• [Task goal]
Scan the material below for every line with the string "оплата", and copy those lines.

================================

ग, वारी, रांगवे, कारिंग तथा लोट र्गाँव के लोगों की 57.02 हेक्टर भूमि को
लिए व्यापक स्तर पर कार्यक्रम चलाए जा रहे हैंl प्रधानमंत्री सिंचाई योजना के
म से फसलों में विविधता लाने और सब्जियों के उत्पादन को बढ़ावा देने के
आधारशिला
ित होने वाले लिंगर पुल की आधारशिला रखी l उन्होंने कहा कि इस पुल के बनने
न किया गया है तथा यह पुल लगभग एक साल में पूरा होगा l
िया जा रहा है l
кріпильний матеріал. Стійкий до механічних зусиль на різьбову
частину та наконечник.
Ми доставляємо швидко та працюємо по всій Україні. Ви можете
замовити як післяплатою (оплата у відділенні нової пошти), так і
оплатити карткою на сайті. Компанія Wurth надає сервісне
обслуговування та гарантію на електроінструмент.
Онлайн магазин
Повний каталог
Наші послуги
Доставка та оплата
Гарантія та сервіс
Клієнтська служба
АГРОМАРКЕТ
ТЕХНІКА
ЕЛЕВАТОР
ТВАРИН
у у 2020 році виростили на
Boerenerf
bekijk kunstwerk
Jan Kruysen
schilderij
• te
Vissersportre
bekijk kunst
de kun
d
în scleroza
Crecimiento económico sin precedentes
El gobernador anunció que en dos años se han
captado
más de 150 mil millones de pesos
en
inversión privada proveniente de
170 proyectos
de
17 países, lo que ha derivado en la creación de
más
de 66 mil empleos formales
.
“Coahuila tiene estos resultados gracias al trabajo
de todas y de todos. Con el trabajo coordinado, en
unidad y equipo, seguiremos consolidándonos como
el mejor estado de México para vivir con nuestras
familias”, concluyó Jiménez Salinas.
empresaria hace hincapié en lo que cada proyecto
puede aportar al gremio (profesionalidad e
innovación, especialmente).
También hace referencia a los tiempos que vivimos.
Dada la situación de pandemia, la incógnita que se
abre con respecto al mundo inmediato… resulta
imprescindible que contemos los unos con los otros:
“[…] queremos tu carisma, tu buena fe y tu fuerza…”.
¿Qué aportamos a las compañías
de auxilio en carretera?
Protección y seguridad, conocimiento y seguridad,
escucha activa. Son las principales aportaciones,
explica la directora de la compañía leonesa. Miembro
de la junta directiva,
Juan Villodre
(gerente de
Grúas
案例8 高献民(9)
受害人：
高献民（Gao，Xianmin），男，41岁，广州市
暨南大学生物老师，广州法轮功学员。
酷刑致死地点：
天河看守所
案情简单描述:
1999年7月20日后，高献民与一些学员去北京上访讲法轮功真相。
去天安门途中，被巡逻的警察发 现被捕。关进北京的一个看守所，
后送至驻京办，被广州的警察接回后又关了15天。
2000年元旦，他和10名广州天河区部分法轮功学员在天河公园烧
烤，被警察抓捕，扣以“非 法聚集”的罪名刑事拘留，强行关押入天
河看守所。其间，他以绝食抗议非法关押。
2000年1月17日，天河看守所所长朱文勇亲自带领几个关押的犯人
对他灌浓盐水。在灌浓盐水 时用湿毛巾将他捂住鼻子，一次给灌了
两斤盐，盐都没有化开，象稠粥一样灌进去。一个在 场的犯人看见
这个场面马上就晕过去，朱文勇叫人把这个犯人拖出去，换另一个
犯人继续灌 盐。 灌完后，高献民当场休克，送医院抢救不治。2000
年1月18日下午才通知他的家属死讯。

================================

• [Solution to this exercise]
замовити як післяплатою (оплата у відділенні нової пошти), так і
Доставка та оплата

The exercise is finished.